:: Request ::
Transcribe the records below word for word, beginning with the first line and stopping after the line that contains "the revised manuscript."; pictures are not part of the copy.

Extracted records
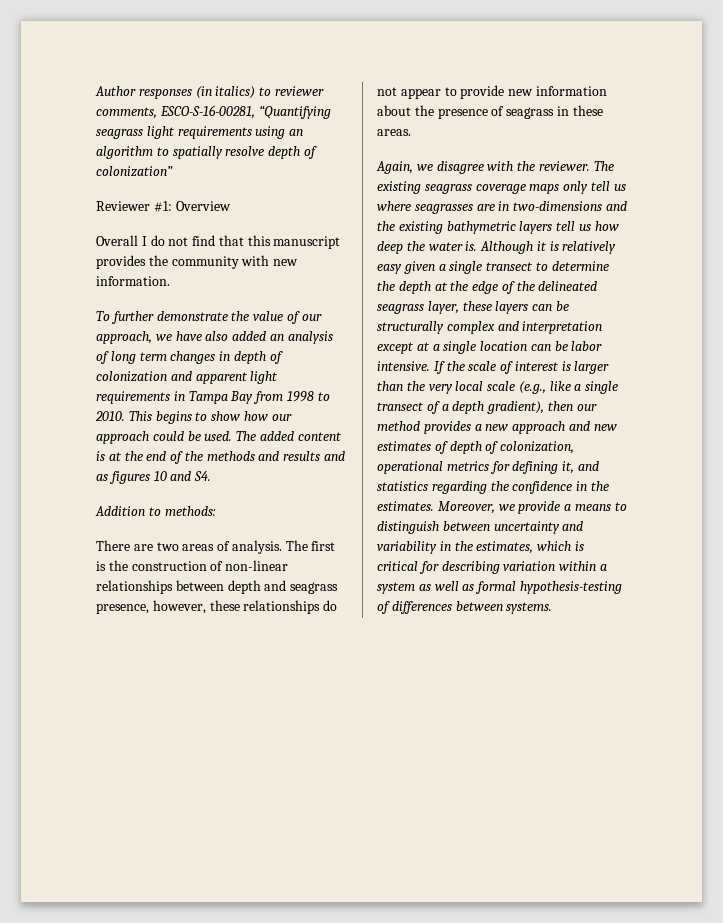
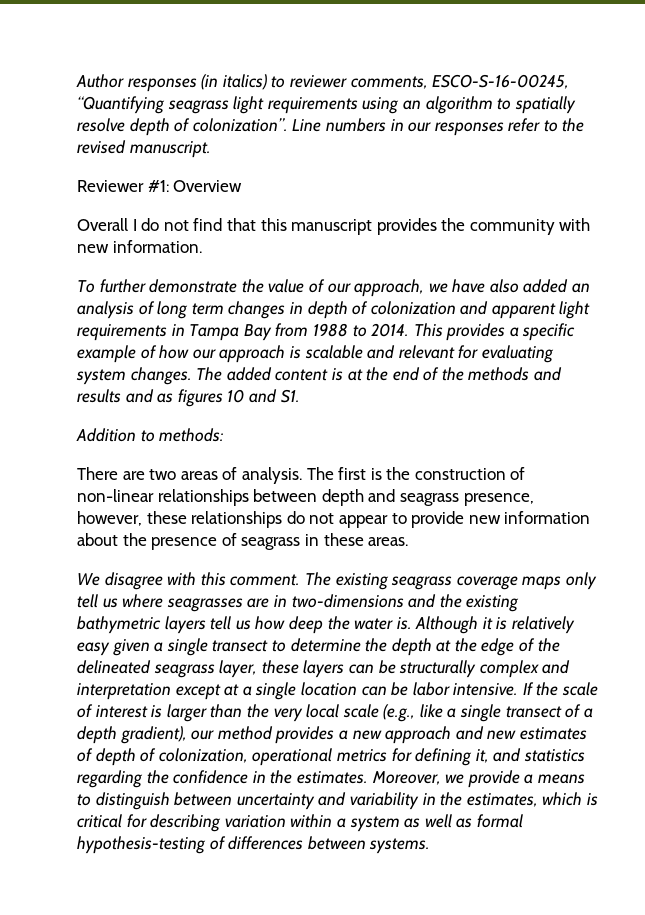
[159,105,255,119] ESCO-S-16-00281, -> [432,74,570,89] ESCO-S-16-00245,
[96,166,173,177] colonization” -> [192,118,585,136] [77,140,211,158] colonization”. Line numbers in our responses refer to the revised manuscript.
[286,391,330,402] [95,411,292,424] [96,431,233,444] 1998 to 2010. This begins to show how our approach could be used. -> [312,323,576,341] [77,345,554,363] [76,367,192,385] 1988 to 2014. This provides a specific example of how our approach is scalable and relevant for evaluating system changes.
[194,471,212,481] S4. -> [280,389,300,403] S1.
[376,161,590,174] Again, we disagree with the reviewer. -> [77,572,301,590] We disagree with this comment.
[547,401,573,411] then -> (187, 735) none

:: Written solution ::
[159,105,255,119] ESCO-S-16-00281, -> [432,74,570,89] ESCO-S-16-00245,
[96,166,173,177] colonization” -> [192,118,585,136] [77,140,211,158] colonization”. Line numbers in our responses refer to the revised manuscript.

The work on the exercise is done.